Right, but that screenshot is a specific joke that you'd only get if you know who Ayn Rand is.

This reference went right over my head as a child, didn't register it as a joke, didn't care. Caught a rerun when I was an adult and laughed out loud (especially given the context).

This is exactly the kind of reference that Tim likes. He just doesn't like the obvious-into-the-face ones that will age quickly...
I wonder where the cut off is for how deeply ingrained a reference has to be in the culture for it to be "timeless" and ok to reference according to Tim?
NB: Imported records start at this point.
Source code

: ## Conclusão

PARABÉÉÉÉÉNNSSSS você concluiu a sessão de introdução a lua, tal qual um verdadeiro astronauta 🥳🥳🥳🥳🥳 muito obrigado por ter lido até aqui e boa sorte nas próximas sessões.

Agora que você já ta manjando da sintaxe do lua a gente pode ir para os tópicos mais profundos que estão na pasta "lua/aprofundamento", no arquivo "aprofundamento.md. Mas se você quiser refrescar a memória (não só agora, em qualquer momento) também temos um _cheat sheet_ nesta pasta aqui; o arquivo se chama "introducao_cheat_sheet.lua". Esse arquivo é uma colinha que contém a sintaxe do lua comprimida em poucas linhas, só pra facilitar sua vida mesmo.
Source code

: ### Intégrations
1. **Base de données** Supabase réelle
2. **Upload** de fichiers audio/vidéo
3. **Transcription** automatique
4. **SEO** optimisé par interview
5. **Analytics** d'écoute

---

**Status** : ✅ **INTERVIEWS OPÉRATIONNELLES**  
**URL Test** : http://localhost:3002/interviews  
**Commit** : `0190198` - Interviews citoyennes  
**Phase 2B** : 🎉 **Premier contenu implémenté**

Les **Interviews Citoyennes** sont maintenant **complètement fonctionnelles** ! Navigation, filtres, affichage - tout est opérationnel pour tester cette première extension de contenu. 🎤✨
I also wonder whether the fact that games are made for an international audience restricts what references are really "universal." Not entirely apropos, but I had a conversation with my 22 year-old son the other day and he said he'd used the phrase "death knell" with a friend around the same age and the guy had no idea what he was talking about.

Counterpoint, everyone considers the Golden Age Looney Tunes classics and they're full of a mix of highbrow and lowbrow cultural references.

Bugs Bunny forever changed the meaning of Nimrod because most people didn't even know that was a hunter of great skill from the Bible and his use of the term for Elmer Fudd was sarcastic.
"Nimrod" is also a slang term for "idiot," which is how I interpreted that Looney Tunes joke when I was a kid. It hadn't occurred to me there was more to it, but it was clearly a more subtle joke than I understood until about 10 minutes ago and I appreciate it more now. Thanks, dude.